Your assignment - Restate verbatim the span of lines below between the line with "pinky tip: (350, 296)" and the line with "middle tip: (353, 219)", including those two lines, and only that span.

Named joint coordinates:
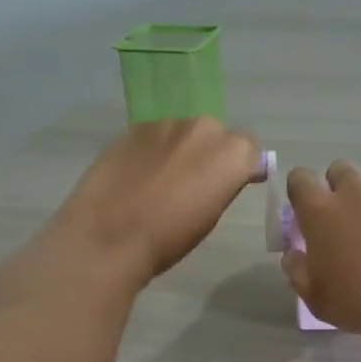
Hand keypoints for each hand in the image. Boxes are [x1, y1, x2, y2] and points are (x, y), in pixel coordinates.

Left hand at [51, 118, 263, 286]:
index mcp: (231, 153)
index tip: (232, 185)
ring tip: (163, 181)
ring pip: (184, 133)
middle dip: (211, 153)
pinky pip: (156, 136)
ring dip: (181, 150)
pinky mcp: (134, 127)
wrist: (109, 235)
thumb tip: (222, 176)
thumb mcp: (212, 216)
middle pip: (217, 135)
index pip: (250, 149)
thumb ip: (224, 185)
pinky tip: (139, 176)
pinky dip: (154, 150)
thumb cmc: (170, 238)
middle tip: (195, 184)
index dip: (243, 166)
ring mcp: (166, 123)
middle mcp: (203, 128)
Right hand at [280, 161, 360, 329]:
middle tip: (348, 219)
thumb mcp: (316, 297)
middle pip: (341, 170)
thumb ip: (298, 270)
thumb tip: (294, 254)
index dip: (302, 190)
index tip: (307, 209)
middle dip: (341, 187)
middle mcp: (356, 193)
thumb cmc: (358, 300)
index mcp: (320, 212)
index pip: (300, 179)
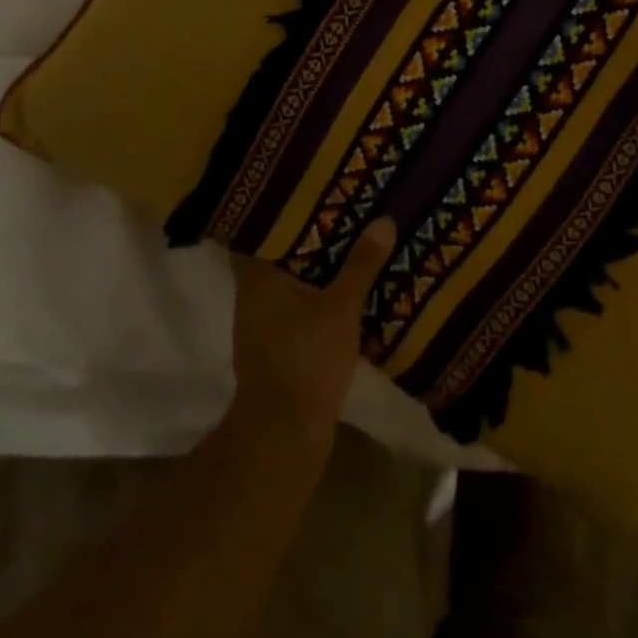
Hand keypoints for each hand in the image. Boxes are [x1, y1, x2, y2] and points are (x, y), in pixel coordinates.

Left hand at [230, 217, 396, 440]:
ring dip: (323, 276)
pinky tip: (350, 296)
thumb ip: (361, 264)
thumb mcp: (341, 307)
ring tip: (358, 251)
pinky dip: (322, 303)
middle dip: (319, 245)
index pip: (275, 233)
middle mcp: (255, 299)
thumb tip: (383, 220)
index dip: (301, 216)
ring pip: (297, 289)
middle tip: (353, 219)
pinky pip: (302, 314)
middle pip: (289, 260)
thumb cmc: (306, 361)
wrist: (285, 439)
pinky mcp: (278, 354)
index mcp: (259, 280)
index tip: (328, 199)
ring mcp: (264, 330)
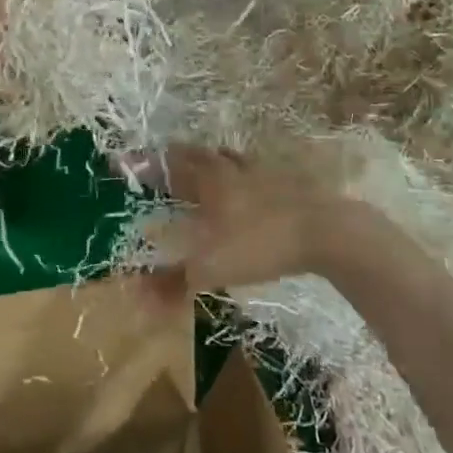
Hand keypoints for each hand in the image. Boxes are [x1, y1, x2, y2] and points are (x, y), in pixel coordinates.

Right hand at [143, 145, 368, 292]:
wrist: (326, 230)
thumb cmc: (260, 243)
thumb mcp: (211, 268)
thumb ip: (173, 283)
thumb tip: (137, 297)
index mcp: (207, 179)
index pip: (169, 164)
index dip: (146, 164)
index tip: (126, 162)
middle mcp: (230, 168)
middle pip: (197, 155)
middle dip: (176, 159)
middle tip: (162, 166)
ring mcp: (261, 171)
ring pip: (228, 159)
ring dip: (210, 162)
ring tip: (201, 170)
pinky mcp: (288, 180)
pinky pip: (254, 170)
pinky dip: (241, 174)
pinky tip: (247, 187)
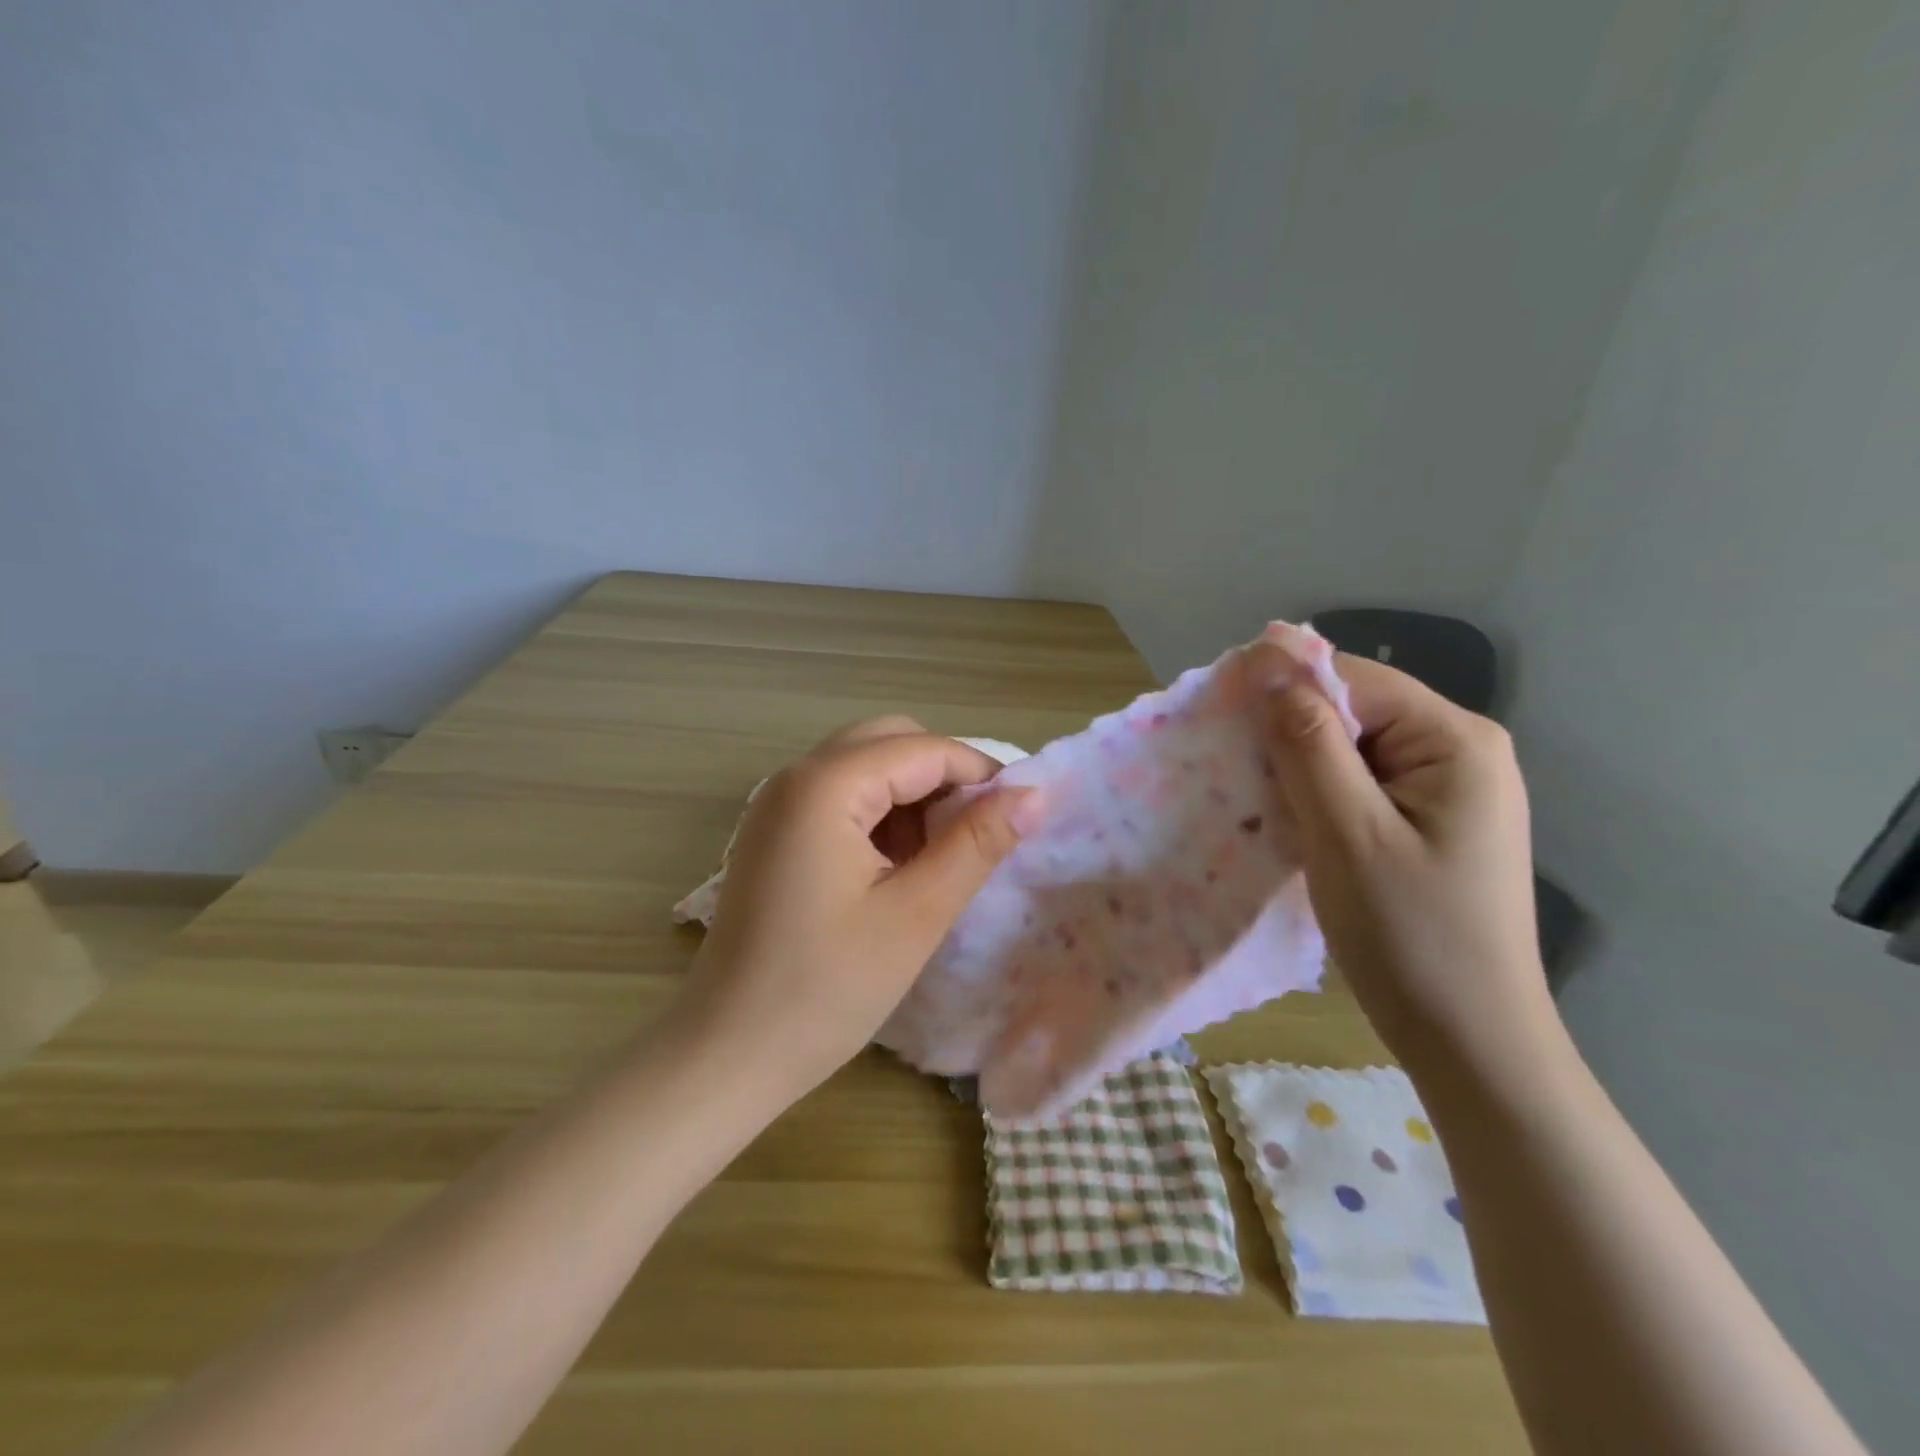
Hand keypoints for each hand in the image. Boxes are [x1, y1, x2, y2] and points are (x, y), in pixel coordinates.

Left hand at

Answer area -
pinky tip: (350, 296)
thumb ip: (361, 264)
thumb mcp: (341, 307)
ring tip: (358, 251)
pinky dip: (322, 303)
middle dip: (319, 245)
index pip: (275, 233)
middle mcp: (255, 299)
thumb tip: (383, 220)
index dip: (301, 216)
ring pip: (297, 289)
middle tip: (353, 219)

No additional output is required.